TGL2 is a triacylglycerol lipase with certain lipolysis activity toward triacylglycerol. However, in a study on Nannochloropsis by Nobusawa et al., ΔTGL2 accumulated triacylglycerol under nutrient depletion and the triacylglycerol was degraded rapidly after transfer to a fresh medium; thus, TGL2 is not likely to be engaged in bulky degradation of triacylglycerol [49]. JinHam et al. proposed that TGL2 encodes a functional lipase to increase the concentration of oleic acid in Saccharomyces cerevisiae mitochondria and is involved in lipolysis catalyzed by the mitochondrial TGL2 lipase, and its likely product oleic acid may become crucial for the survival of cells under stress conditions [50]. The OLE1 gene regulates the production of fatty acid desaturase in microorganisms and acts on biological membranes to maintain their fluidity and permeability [40,51]. The OLE1 gene also regulates the content and composition of unsaturated fatty acids in S. cerevisiae, which helps cells resist lipid peroxidation caused by high temperatures [24,52]. In our study, chlamydospores were produced in large quantities 72 h onward and the expression of chlamydospore-related genes was more intense, so we selected mycelium at 72 h for gene expression study.
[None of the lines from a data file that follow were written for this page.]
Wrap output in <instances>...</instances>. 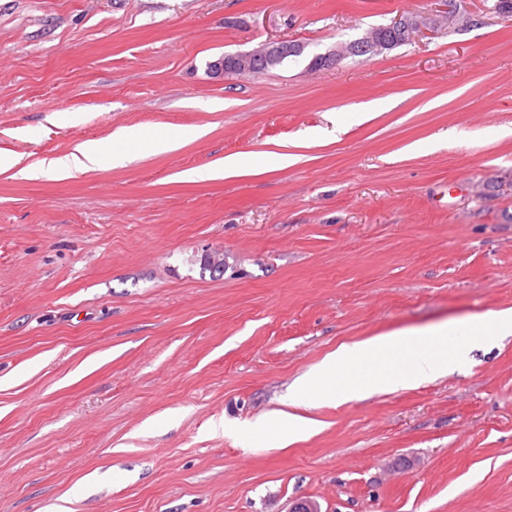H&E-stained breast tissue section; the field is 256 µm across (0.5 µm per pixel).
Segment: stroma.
<instances>
[{"mask_svg": "<svg viewBox=\"0 0 512 512\" xmlns=\"http://www.w3.org/2000/svg\"><path fill=\"white\" fill-rule=\"evenodd\" d=\"M439 7L0 0V151L183 138L0 174V512H512V337L413 389L314 401L323 429L285 448L215 430L279 408L340 344L512 307V17L463 0L473 26L308 68ZM281 40L305 50L207 69ZM242 152L270 161L205 174ZM140 138V132L135 127H121L112 133V143L115 141H134ZM104 140H86L74 146L71 152L63 156L45 158L36 166L28 165L16 170L15 176L37 177L48 174H72L98 170L105 166L124 165L131 160L127 153L118 152ZM265 167V156L256 153L228 155L209 163L206 174L213 178H235L253 174Z\"/></svg>", "mask_w": 512, "mask_h": 512, "instance_id": "stroma-1", "label": "stroma"}]
</instances>
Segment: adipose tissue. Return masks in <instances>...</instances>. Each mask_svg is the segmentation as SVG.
<instances>
[{
  "instance_id": "1",
  "label": "adipose tissue",
  "mask_w": 512,
  "mask_h": 512,
  "mask_svg": "<svg viewBox=\"0 0 512 512\" xmlns=\"http://www.w3.org/2000/svg\"><path fill=\"white\" fill-rule=\"evenodd\" d=\"M139 137L138 129L121 127L113 132L111 141L86 140L76 144L68 154L43 159L34 166L23 165L21 156L1 153L0 173L14 170L23 177H37L48 174L87 172L109 165H123L129 162L130 156L114 150L111 146L112 141H134ZM273 424L284 426L282 442L286 445L300 440L304 435L318 428L317 421L313 419L283 409H274L268 412L266 417L250 423L248 429L254 432Z\"/></svg>"
}]
</instances>
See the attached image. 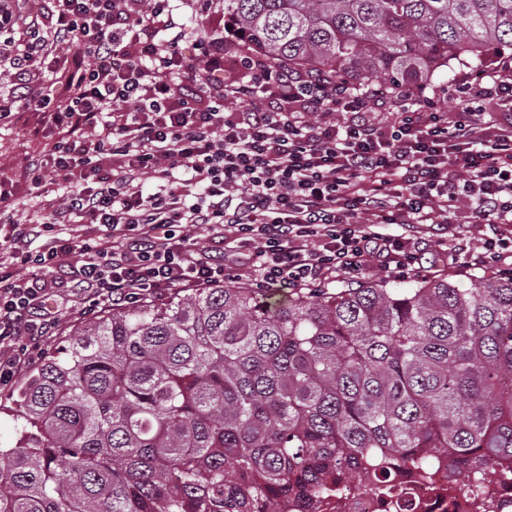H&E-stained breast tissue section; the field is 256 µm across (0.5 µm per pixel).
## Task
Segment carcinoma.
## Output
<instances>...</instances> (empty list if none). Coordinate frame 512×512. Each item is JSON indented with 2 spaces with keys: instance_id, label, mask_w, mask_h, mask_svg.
I'll use <instances>...</instances> for the list:
<instances>
[{
  "instance_id": "cac0c4a2",
  "label": "carcinoma",
  "mask_w": 512,
  "mask_h": 512,
  "mask_svg": "<svg viewBox=\"0 0 512 512\" xmlns=\"http://www.w3.org/2000/svg\"><path fill=\"white\" fill-rule=\"evenodd\" d=\"M292 71L365 86L512 57V0H224ZM0 512H314L370 476L512 461V275L477 288L215 284L77 328L18 395Z\"/></svg>"
}]
</instances>
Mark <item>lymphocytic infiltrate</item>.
Masks as SVG:
<instances>
[{
  "instance_id": "obj_1",
  "label": "lymphocytic infiltrate",
  "mask_w": 512,
  "mask_h": 512,
  "mask_svg": "<svg viewBox=\"0 0 512 512\" xmlns=\"http://www.w3.org/2000/svg\"><path fill=\"white\" fill-rule=\"evenodd\" d=\"M24 0H0V54L11 55L17 91L0 103L42 113L56 134L45 169L65 181L61 207L0 236V390L34 363L59 322L42 312L59 255L80 265L68 285L83 313L163 299L223 281L300 291L372 271H423L428 239L468 200L477 245L443 240L449 267L502 271L512 259V78L500 71L463 82L456 116L411 82L376 99L347 80L304 78L259 53L221 58L223 39L203 37L183 56L178 38L155 37L171 0H51L50 30L30 24L16 43ZM57 82L32 88V69L59 47ZM244 103L245 111L224 105ZM384 112L372 119L371 110ZM346 120H339V113ZM162 182L144 195L143 177ZM199 185L183 193L181 178ZM96 224L81 241L43 232ZM398 233H389V226ZM223 235L224 252L199 248L191 228ZM39 276H23L26 267Z\"/></svg>"
}]
</instances>
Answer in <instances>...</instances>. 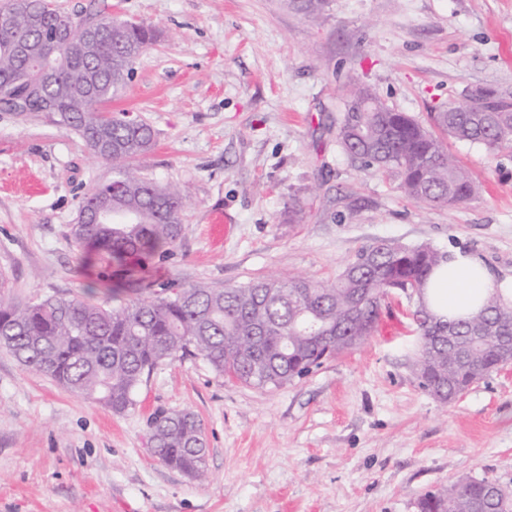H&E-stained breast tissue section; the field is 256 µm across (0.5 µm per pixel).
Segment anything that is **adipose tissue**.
<instances>
[{
  "instance_id": "adipose-tissue-1",
  "label": "adipose tissue",
  "mask_w": 512,
  "mask_h": 512,
  "mask_svg": "<svg viewBox=\"0 0 512 512\" xmlns=\"http://www.w3.org/2000/svg\"><path fill=\"white\" fill-rule=\"evenodd\" d=\"M512 306V283L501 280L476 255L457 252L432 273L428 301L441 315L465 318L478 312L492 293Z\"/></svg>"
}]
</instances>
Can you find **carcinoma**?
Wrapping results in <instances>:
<instances>
[{"mask_svg": "<svg viewBox=\"0 0 512 512\" xmlns=\"http://www.w3.org/2000/svg\"><path fill=\"white\" fill-rule=\"evenodd\" d=\"M62 12L51 0H8L0 6V89L5 105L50 112L72 128L99 159L112 164L123 191L108 201L127 220L96 223L78 219L68 237L77 250H95L107 266L123 268L126 283L142 287L141 260L166 256L183 231L187 193L142 176L133 161L152 146V128L132 125L125 112L102 105L132 79L134 63L156 40L145 22L101 19L95 49L85 54L82 36L54 39ZM50 61L54 78L43 77ZM365 100L373 112H355ZM490 152L512 150V95L477 89L460 105L433 115V128L387 106L368 88L351 92L337 129L345 153L365 168L396 172L399 188L415 203L451 206L470 200L477 187L452 158L441 136ZM103 186L81 200L79 215L102 202ZM448 253L429 244L382 241L361 250L330 283L303 276L264 278L211 288L172 284L149 300L117 305L78 297H47L16 305L0 277V348L21 364L71 393L122 414L136 404L144 376L180 357L199 354L218 375L242 384L281 387L306 376L325 360L359 346L372 334L388 289L414 300L417 377L432 396L453 402L493 372L501 348L512 344V308L491 294L483 308L450 320L426 300L433 270ZM454 337L448 343L447 337ZM152 454L195 479L207 473L208 448L193 412L163 411L149 426ZM494 483L460 478L422 495L417 512H512V492L489 497Z\"/></svg>", "mask_w": 512, "mask_h": 512, "instance_id": "1", "label": "carcinoma"}]
</instances>
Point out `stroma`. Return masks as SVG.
Instances as JSON below:
<instances>
[{
  "label": "stroma",
  "mask_w": 512,
  "mask_h": 512,
  "mask_svg": "<svg viewBox=\"0 0 512 512\" xmlns=\"http://www.w3.org/2000/svg\"><path fill=\"white\" fill-rule=\"evenodd\" d=\"M66 13L151 24L157 41L106 103L151 125L141 173L190 197L171 255L145 271L213 288L269 276L331 281L383 240L482 258L512 277V155L452 138L468 202L408 200L336 141L350 89L429 125L466 90L512 92V0H54ZM112 166L46 112L0 111V275L8 295L104 299L100 266L67 239ZM300 222L288 219L292 206ZM410 303L389 292L360 346L279 388L246 386L201 356L160 366L122 415L0 350V512H416L460 477L512 490V365L453 403L416 375ZM195 412L208 478L151 454L149 417Z\"/></svg>",
  "instance_id": "obj_1"
}]
</instances>
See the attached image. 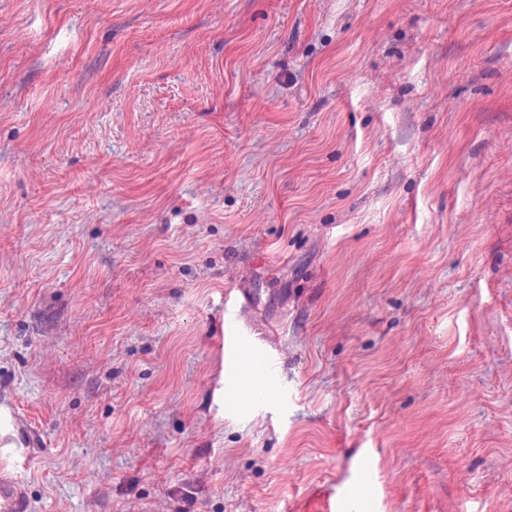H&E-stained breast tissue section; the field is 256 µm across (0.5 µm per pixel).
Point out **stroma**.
Instances as JSON below:
<instances>
[{"instance_id": "stroma-1", "label": "stroma", "mask_w": 512, "mask_h": 512, "mask_svg": "<svg viewBox=\"0 0 512 512\" xmlns=\"http://www.w3.org/2000/svg\"><path fill=\"white\" fill-rule=\"evenodd\" d=\"M6 402L29 512H512V0H0ZM277 333L274 330L271 329H265L263 332H260V335L262 336L260 340L265 345L264 347L256 345L252 342H243L242 339H237V345L239 347L245 348L256 355L264 356V362H266L269 367L270 371L272 372L275 368L276 363V356L273 350L276 351L275 347V335ZM273 349H271V348ZM269 370H266L264 372V380L262 383H260L258 386L254 388L253 394H252V400L256 403L265 402L275 394V387L272 382L271 374ZM40 448L42 445L38 436L26 428L13 406L0 409V446L2 448L17 447Z\"/></svg>"}]
</instances>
The results showed that although TGL2 expression was significantly upregulated in the early stages of chlamydospore production, a significant accumulation of TG was still detected. Therefore, we determined that mannitol and trehalose upregulate TGL2 expression significantly, which may be more involved in fatty acid-type changes. The expression changes of OLE1 as a fatty acid desaturase confirmed this finding. This evidence suggests that trehalose and mannitol enhance the stress resistance of chlamydospores by promoting lipid accumulation and increasing the degree of unsaturated fatty acids. Peng et al. conducted transcriptome analysis at different Trichoderma virens chlamydospore production stages. They found that the fatty acids were degraded to provide nutrients for growth in the early sporulation stage; in the late sporulation stage, fatty acid biosynthesis genes were upregulated to promote lipid accumulation in chlamydospores [53]. We believe that lipid metabolism is an important part of chlamydospore production and lipid metabolism adjustment helps chlamydospores cope with more complex environments, which impacts the stress resistance of chlamydospores.

In conclusion, mannitol, glycine betaine, N-A-G, and trehalose all affect the production of chlamydospores and their states differently. Mannitol, glycine betaine, and N-A-G significantly increase the yield of chlamydospores. At the same time, mannitol and trehalose improve the tolerance of chlamydospores to various stresses by changing lipid metabolism. Our research also showed that although chlamydospore formation is a self-protection strategy adopted against external adverse growth environmental stress, it can still be induced by the participation of external regulators under normal culture conditions. We believe our research will provide new ideas for exploring spore production in filamentous fungi and will guide the shelf-life improvement of preparations containing biocontrol fungi.